The first people to use this trail were actually fur traders, as early as the 1790s.  They made no permanent settlement in the area, but they did “blaze the trail”.  They were the ones that figured out what path was best to take through the Mountains, followed the rivers trapping beaver and such.  In essence, they mapped the route for the settlers that would begin making that voyage several decades later.  Along this trail would be the first white settlement in the region the same way the Mayflower was for the Northeast.  It is truly amazing what kind of connections we can make when we let our thoughts flow like this.

The other major historical significance was Fort Laramie’s military presence.  This is an aspect of our history that is significantly less triumphant and more questionable than the voyages across the country.  When I think of the pioneers, I think of them with pride, as they risked their lives to settle new areas and open up new opportunities to us all.  However, the military presence has a much more morally questionable history.  The military base at Fort Laramie played a role in a ridiculous shoot out with a group of natives over the theft of a cow, as well as some of the “Indian wars”, which, it appears from the way the history was presented there, came about when us, the European settlers, violated a treaty with the native tribes that we had previously made.  The previous treaty had given the native tribes the black hills, but once gold was discovered there, we decided we wanted it.

History is never as clear as we would like it to be.  Everyone loves to study World War 2 and the battle against the Nazis because it presents us as the “good guys” in a manner that is about as clear as any historical event would ever be.  Almost every other event has many shades of gray, and much more complexity to consider.  It is often presented through a biased lenz, but I have found out through further investigation that there is quite frequently more to the picture that what is commonly presented in history class, the media, or any other common discussion.
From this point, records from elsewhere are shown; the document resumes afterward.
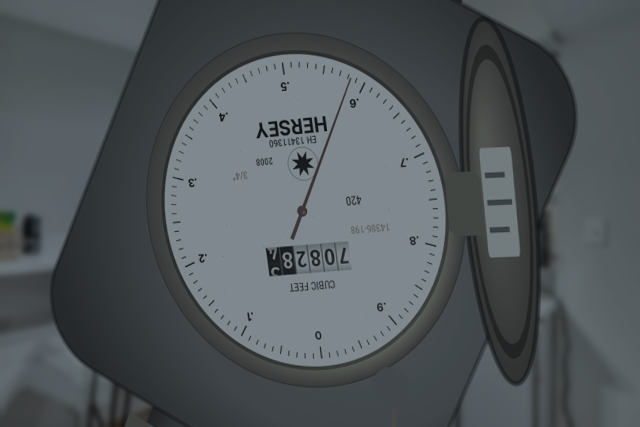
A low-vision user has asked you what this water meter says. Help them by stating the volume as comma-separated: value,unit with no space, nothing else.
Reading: 708283.58,ft³
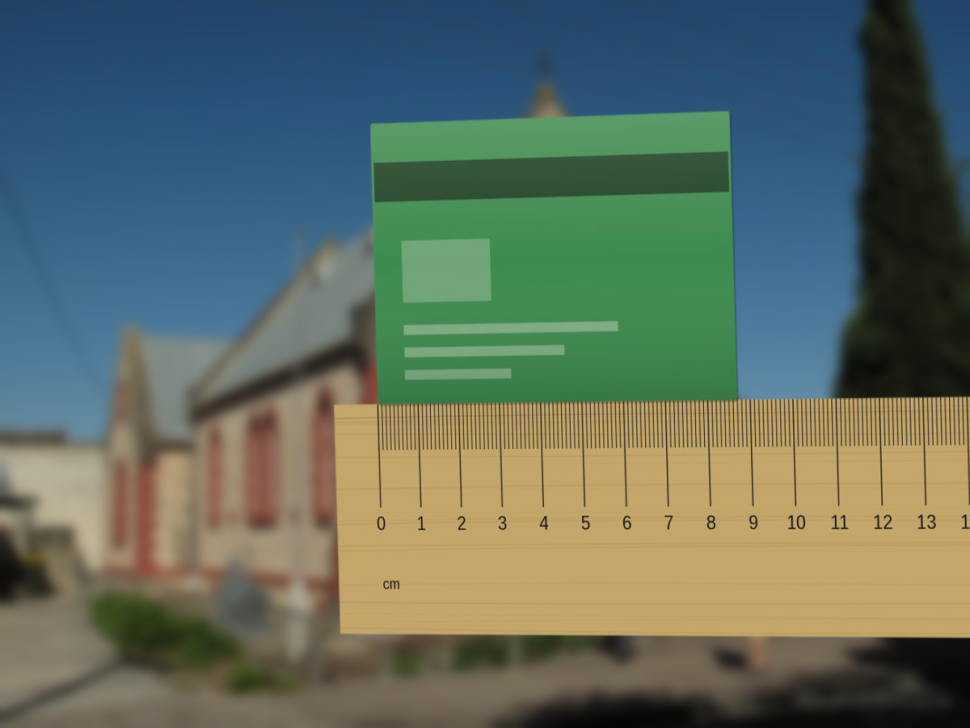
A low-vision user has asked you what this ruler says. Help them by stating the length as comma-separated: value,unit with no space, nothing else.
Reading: 8.7,cm
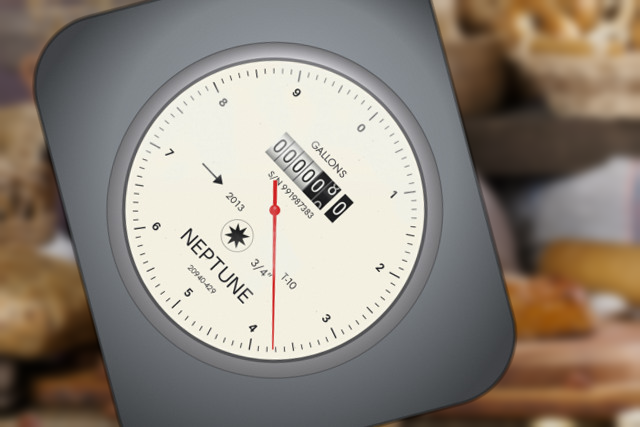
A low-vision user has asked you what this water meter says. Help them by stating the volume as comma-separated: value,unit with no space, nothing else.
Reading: 83.7,gal
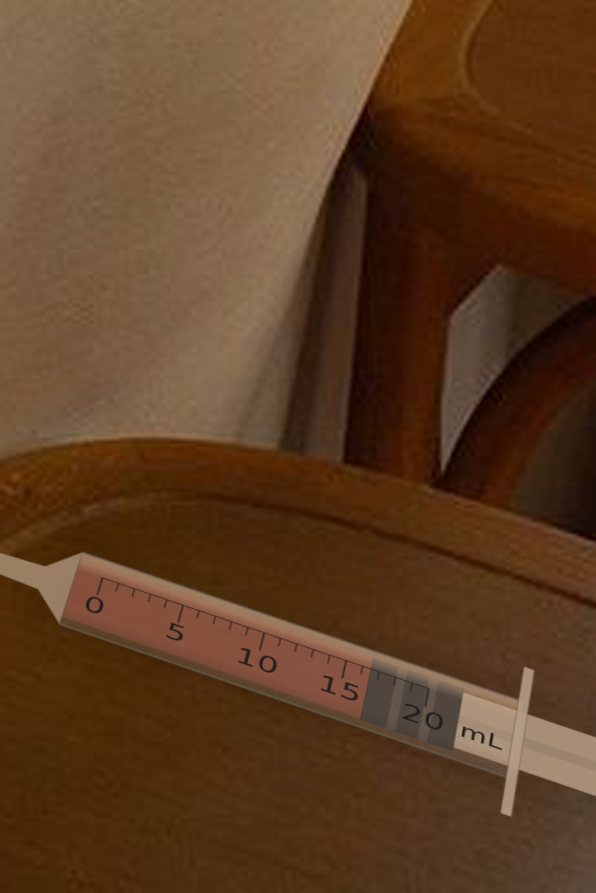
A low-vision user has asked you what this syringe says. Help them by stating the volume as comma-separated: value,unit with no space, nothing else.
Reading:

This bias, of course, is no more evident than my own thoughts earlier in this blog about how Massachusetts “history” started in 1620, while Wyoming “history” started with the first fur traders in the 1790s.  Both those places had been occupied by native tribes prior to those dates, which represents the first time European settlers entered the picture.  They may have a rich history as well, with stories of conflict, adversity, triumph, courage, and even some questionable actions, much like our own story of these places over the past few centuries.  But, I don’t know the story.  Maybe it’s been forgotten, maybe someone still knows it, but the rest of us Americans of European descent just don’t care.  Heck, I find that many people don’t even care about the history our direct descendants were directly involved with, let alone a history of our land that has basically been erased over the past few centuries.

I’ll probably never know that story, and there are probably many aspect of the story of the settlers of the 1800s that I am not aware of.  But, going to places like this does give some perspective, and encourages many of us to think about our history; the good, the bad, and the questionable.  History is not something that can be changed, but learning it gives us all a little bit of perspective.  As Bob Marley put it “if you know your history, then you’ll know where you’re coming from”.